Doesent sound like he has anything to lose except his data.I say go for it.The worst thing you can lose is a few hours of your time,,,and your data.


----------



## Holiday

Alrighty then. Somebody has to tell me how to make a *Clean Room*!!! 
I will get my data back!


Here's what I'm thinking of so far: I will cut up a big trash bags and tape them together and hang them from the ceiling. so ultimately I will make a little almost air tight environment. Put an air purifier in it and dress myself in scrubs. Then I need to take an identical (good) hard drive, take out the platters and put the platters in it that I need to recover the data from.

So, how does that sound?


----------



## PC eye

Why do you think data recovery services get away with charging high prices? They are equipped for this type of activity. But they are equipped to read the platters individually as well as reading them while in the original casing. Those are precise gaps seen between drive heads and the platters themselves. If you are off only a little when getting the platters into another drive's casing... oops! oh well...


----------



## dznutz

rule is when the external doesn't work try taking the external casing apart and put the hard drive in the pc.  something may be wrong with the controller card.  hopefully you have the right connections and or extra cables.  report back to us after you try this.  

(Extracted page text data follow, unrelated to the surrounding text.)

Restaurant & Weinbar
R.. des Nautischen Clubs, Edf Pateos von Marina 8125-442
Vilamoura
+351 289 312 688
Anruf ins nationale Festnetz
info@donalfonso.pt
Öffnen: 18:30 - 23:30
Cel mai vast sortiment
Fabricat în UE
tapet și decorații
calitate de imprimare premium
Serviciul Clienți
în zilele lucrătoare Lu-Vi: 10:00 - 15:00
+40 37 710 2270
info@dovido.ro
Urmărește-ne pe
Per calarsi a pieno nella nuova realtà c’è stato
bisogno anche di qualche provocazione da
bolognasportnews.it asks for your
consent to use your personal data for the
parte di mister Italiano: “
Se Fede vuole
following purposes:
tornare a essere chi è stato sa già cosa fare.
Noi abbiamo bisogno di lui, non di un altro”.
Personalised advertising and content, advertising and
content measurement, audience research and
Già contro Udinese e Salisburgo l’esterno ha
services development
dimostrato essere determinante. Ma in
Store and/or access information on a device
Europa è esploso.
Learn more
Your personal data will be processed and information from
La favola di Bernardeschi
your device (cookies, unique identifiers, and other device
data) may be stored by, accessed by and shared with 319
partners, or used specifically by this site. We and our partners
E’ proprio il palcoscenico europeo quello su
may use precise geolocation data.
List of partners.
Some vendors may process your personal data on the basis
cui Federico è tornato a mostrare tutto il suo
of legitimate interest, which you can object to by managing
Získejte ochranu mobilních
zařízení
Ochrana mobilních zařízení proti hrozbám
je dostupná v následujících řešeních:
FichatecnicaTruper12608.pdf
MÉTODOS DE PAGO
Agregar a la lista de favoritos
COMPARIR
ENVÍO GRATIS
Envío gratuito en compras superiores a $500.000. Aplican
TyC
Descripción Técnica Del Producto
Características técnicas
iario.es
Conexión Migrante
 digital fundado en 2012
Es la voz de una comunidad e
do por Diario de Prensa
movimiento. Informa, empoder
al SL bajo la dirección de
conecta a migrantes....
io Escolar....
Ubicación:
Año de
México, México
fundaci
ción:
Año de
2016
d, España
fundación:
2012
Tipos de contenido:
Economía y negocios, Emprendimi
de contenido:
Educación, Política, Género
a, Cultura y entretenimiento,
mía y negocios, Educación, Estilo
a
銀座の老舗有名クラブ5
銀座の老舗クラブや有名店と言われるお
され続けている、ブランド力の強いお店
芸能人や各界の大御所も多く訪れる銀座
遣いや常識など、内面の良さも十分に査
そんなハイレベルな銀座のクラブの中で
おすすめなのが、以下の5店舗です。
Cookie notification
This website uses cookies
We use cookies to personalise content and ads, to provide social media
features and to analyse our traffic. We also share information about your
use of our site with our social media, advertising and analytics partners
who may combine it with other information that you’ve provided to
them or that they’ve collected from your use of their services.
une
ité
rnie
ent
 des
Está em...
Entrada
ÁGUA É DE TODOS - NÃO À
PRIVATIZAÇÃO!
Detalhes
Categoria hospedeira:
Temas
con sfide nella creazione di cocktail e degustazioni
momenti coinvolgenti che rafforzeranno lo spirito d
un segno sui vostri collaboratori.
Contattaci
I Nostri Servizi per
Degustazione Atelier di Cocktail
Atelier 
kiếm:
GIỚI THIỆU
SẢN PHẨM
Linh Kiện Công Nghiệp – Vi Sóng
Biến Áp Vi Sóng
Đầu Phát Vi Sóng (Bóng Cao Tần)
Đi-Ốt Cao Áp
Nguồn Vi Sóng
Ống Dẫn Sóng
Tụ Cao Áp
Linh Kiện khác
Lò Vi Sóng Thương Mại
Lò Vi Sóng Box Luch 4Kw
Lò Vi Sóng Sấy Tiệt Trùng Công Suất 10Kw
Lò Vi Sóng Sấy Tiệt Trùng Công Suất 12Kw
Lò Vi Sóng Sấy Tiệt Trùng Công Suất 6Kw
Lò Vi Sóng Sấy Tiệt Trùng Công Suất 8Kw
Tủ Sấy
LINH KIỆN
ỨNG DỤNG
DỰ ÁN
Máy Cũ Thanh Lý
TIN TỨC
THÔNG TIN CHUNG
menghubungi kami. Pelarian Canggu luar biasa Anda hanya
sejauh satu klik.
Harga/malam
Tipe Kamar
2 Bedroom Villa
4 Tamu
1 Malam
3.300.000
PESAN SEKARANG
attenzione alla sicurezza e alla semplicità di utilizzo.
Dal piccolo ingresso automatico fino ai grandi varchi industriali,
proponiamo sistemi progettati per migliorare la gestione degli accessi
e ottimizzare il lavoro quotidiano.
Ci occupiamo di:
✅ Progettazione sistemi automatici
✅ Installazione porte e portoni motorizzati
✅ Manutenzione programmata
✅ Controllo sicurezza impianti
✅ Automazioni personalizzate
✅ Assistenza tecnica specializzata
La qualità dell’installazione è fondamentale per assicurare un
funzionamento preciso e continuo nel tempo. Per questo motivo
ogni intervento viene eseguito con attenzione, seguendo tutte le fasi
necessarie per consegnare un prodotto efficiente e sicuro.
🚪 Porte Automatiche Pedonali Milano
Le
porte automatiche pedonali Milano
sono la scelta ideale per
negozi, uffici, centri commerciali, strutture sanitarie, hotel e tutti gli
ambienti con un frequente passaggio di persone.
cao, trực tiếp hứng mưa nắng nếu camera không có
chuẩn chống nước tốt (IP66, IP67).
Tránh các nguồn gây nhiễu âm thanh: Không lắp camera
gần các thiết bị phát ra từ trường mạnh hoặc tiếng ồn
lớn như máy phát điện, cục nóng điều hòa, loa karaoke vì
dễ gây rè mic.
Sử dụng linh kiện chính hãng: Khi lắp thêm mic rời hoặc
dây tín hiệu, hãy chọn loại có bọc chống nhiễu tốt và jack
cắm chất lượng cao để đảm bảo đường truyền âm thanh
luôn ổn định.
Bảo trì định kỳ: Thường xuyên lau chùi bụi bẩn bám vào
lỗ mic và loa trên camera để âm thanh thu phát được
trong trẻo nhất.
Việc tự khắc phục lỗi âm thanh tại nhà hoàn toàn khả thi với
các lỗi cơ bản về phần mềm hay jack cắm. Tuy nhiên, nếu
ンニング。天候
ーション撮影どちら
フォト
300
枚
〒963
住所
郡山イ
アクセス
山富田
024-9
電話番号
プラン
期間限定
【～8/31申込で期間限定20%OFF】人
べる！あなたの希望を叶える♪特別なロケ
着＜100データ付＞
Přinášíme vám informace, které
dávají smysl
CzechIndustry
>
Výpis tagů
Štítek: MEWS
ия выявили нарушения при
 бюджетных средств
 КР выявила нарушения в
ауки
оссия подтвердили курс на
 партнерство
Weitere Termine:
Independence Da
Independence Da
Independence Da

on a side note i wonder when will the majority of users buy another hd for important backups


----------



## patrickv

OP let me tell you something, having experience data loss time and time again, you cannot get an identical drive and swap the platters.
As someone posted you need to be in an anti static Lab.
Even if the smallest particle fell over those platters you're doomed.
i also had that thought when my hard drives burned. but i can't afford those anyways.
You're best bet is to give it to Recovery services somewhere as they have the means and machines to solve your problem.

trust me i know how it feels to lose data.. just do a search on me regarding data loss


----------



## Trizoy

If you plug it in as a secondary sometimes windows can repair HD problems.. But this doesnt sounds good.


----------



## Holiday

dznutz said:


> rule is when the external doesn't work try taking the external casing apart and put the hard drive in the pc.  something may be wrong with the controller card.  hopefully you have the right connections and or extra cables.  report back to us after you try this.
> 
> on a side note i wonder when will the majority of users buy another hd for important backups



It's an internal HD, not external


----------



## PC eye

I presumed that by simply looking in your sig indicating two other drives as well. 

With multiple drives here I never put everything into one basket as far as anything unreplacable. If a drive does go I still have another place to retrieve files from. 

Sometimes data disks become a problem too simply trying to read one burned on a different drive in an older case. The notorious "disk cannot be read" error!


----------